Карпатов громко выкрикнул по-английски, игнорируя микрофон:
– Господа, вам не смешно? Ни один из членов моего экипажа не воевал в Афганистане! Наши войска ушли отсюда шесть лет назад! Узники в российских тюрьмах – это бред! Миллион погибших и миллионы инвалидов – это бред! За годы так называемой оккупации Россия вложила в экономику Афганистана миллионы долларов, построены дороги, жилье, детские сады. Впервые за всю историю люди стали получать хоть какое-то образование…
Карпатов иссяк. Хихикали бородачи. Абу Умар ткнул холеным пальцем в рыжего журналиста, тянущего руку.
Тот поднялся и заговорил:
– У меня вопрос. Английское телевидение, Брюс Кэмпбелл. По достоверной информации, вы перевозили патроны. Можете прокомментировать, господин Карпатов?
– Да, мистер Кэмпбелл. – Карпатов кивнул. – Это так, мы перевозили патроны для законного правительства Афганистана. Но я хочу заявить, что по всем международным нормам патроны не считаются военным грузом. Это амуниция. Если угодно, гуманитарный груз – такой же, как одеяла, продовольствие, лекарства…
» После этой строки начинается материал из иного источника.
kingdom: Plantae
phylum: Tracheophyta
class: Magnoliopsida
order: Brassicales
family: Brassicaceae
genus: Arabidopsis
– Лекарства? – удивился рыжий англичанин. – Признайтесь честно, господин Карпатов, как вы представляете себе лечение патроном? Лично мне видится только один способ. Или это новая вакцинация – с вертолетов, методом пулеметного обстрела?
Журналисты дружно рассмеялись. Карпатова подхватили под локти, вывели из-за стола, втолкнули в толпу инвалидов. Дышать здесь было нечем, он с трудом сдерживал рвоту. Несколько бородачей легли на бетон, чтобы попасть в кадр. Охранники картинно подняли автоматы, ощерились. Подскочили журналисты, защелкали камеры.
– Я повторяю! – выкрикнул Карпатов. – Ни один член экипажа не принимал участия в афганской войне! Мы, гражданские летчики, не несем ответственности за действия политиков! Наш самолет вез амуницию!
Журналисты продолжали снимать. Талибы делали мужественные лица, дергали Карпатова за одежду, что-то кричали. Пряча ухмылку в бороде, поднялся Абу Умар. Засуетились лизоблюды.
– Вопрос нет?! – закричал Миша. – Пресс-конференция закончена!
Вскинула руку седая дама в кофточке из верблюжьей шерсти. Абу Умар подумал и вальяжно кивнул.
– Журнал «Пари Матч». Мирабель Дежар! – сказала дама приятным низким голосом. – У меня вопрос к русскому летчику! Господин Карпатов, какие, по вашему мнению, шаги может предпринять Россия в связи с вашим задержанием, учитывая, что движение Талибан не признано международной общественностью?